What is Huntington’s Disease?
Huntington’s Disease is a progressive, neurodegenerative disease that causes brain cells in the Basal Ganglia to diminish over time. Initially, this disease was named Hereditary Chorea because of the nature in which it develops. The genetic mutation that causes Huntington’s Disease is present at birth and is a result of specific building blocks of ones DNA being replicated more times than they should. The child of an individual who has the genetic mutation for Huntington’s Disease has a 50% chance of inheriting the mutation.
The specific gene that Huntington’s Disease develops on is chromosome 4. Children inheriting the copy of chromosome 4 that carries the disease from their parent will inevitably develop the symptoms of Huntington’s Disease over time. The gene that Huntington’s Disease resides in is responsible for producing a specific type of protein called Huntingtin. Huntingtin’s primary function in the body is unknown at this time but is believed to play a significant role in the early development of nerve cells.

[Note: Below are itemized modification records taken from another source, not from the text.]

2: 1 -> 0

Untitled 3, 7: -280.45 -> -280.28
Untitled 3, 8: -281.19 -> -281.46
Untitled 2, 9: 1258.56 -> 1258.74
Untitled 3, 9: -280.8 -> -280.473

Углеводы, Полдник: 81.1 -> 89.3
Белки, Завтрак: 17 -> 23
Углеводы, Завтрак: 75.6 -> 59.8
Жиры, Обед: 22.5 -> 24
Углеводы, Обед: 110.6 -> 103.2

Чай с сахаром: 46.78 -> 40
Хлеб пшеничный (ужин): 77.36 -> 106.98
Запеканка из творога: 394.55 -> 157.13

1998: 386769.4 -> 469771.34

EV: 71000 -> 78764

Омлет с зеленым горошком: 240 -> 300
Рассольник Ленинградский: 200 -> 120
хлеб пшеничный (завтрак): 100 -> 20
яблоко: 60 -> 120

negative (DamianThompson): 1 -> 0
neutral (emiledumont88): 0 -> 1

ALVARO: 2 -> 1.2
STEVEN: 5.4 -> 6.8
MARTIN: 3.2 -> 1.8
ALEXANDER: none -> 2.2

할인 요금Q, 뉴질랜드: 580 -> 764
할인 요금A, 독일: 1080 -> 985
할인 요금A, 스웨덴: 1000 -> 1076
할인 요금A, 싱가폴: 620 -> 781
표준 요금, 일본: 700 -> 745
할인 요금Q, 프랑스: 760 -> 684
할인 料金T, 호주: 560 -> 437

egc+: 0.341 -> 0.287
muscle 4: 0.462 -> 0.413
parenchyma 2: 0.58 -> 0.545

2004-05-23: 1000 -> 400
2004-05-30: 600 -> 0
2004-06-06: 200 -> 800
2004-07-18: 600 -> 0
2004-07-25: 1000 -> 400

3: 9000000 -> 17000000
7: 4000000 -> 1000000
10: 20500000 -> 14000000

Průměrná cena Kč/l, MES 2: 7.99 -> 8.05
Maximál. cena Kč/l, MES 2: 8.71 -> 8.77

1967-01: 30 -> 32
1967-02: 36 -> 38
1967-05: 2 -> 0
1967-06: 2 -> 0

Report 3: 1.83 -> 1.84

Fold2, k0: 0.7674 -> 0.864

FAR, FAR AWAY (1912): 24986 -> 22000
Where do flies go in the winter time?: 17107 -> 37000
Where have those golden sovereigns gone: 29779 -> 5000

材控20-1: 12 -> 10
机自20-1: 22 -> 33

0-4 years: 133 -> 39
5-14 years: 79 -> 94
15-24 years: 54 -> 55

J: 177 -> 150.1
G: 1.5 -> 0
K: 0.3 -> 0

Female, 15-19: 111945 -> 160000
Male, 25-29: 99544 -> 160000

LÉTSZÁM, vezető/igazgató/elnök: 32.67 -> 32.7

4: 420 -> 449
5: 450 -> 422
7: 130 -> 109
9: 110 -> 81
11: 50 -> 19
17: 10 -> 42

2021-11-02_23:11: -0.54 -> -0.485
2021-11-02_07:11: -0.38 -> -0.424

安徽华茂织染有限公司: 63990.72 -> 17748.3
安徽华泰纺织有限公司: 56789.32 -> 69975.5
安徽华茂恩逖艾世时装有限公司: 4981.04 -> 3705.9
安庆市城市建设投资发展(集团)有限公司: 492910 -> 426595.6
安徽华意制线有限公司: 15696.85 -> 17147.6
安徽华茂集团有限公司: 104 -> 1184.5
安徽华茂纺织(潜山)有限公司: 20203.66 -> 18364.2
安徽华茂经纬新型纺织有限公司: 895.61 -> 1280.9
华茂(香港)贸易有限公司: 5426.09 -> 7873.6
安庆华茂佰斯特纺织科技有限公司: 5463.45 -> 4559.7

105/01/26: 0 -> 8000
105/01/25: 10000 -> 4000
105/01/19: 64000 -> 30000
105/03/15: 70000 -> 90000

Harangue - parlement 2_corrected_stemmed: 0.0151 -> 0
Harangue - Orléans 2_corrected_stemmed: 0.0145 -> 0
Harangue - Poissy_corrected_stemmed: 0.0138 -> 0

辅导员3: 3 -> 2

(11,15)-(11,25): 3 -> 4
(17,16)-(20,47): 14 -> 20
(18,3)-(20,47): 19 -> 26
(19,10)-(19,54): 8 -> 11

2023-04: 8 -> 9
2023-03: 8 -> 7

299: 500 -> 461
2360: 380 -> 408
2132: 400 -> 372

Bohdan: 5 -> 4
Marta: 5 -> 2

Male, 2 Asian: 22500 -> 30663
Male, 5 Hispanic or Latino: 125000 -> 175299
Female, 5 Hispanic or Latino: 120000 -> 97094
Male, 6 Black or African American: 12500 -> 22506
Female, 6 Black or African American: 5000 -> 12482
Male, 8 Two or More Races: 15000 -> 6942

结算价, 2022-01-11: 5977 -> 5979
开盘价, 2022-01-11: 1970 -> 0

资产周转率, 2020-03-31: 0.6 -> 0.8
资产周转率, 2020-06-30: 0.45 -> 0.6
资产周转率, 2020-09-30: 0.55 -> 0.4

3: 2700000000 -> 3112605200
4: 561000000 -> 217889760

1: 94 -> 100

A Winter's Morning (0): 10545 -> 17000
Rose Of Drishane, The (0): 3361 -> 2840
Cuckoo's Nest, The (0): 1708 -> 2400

This disease is characterized by a significant loss of brain cells, or neurons, in the part of the Basal Ganglia called the Striatum. An important function of the Striatum is the control of voluntary movement. The loss of neurons in this part of the brain results in the loss of ones ability to control movements of the body. Huntington’s Disease also impacts the outer layer of the brain called the Cerebral Cortex. This part of the brain plays a significant role in memory, perception, and emotion. At this time, there is no cure for Huntington’s Disease nor has there been a method developed to slow the progression of symptoms.